- Task to complete: Please repeat every record below exactly as written, but leave out the pictures.

# # # #

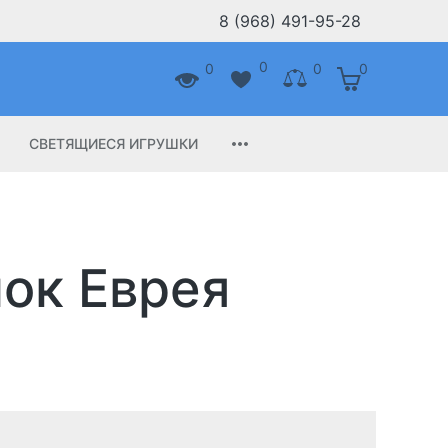
8 (968) 491-95-28
0
0
0
0
СВЕТЯЩИЕСЯ ИГРУШКИ
ок Еврея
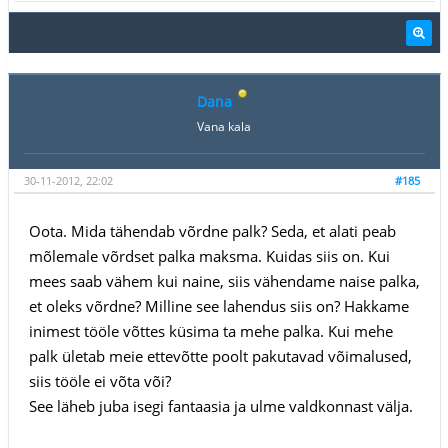
Dana
Vana kala
30-11-2012, 22:02
#185
Oota. Mida tähendab võrdne palk? Seda, et alati peab
mõlemale võrdset palka maksma. Kuidas siis on. Kui
mees saab vähem kui naine, siis vähendame naise palka,
et oleks võrdne? Milline see lahendus siis on? Hakkame
inimest tööle võttes küsima ta mehe palka. Kui mehe
palk ületab meie ettevõtte poolt pakutavad võimalused,
siis tööle ei võta või?
See läheb juba isegi fantaasia ja ulme valdkonnast välja.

# # # #

- Response below:
8 (968) 491-95-28
0
0
0
0
СВЕТЯЩИЕСЯ ИГРУШКИ
ок Еврея
Dana
Vana kala
30-11-2012, 22:02
#185
Oota. Mida tähendab võrdne palk? Seda, et alati peab
mõlemale võrdset palka maksma. Kuidas siis on. Kui
mees saab vähem kui naine, siis vähendame naise palka,
et oleks võrdne? Milline see lahendus siis on? Hakkame
inimest tööle võttes küsima ta mehe palka. Kui mehe
palk ületab meie ettevõtte poolt pakutavad võimalused,
siis tööle ei võta või?
See läheb juba isegi fantaasia ja ulme valdkonnast välja.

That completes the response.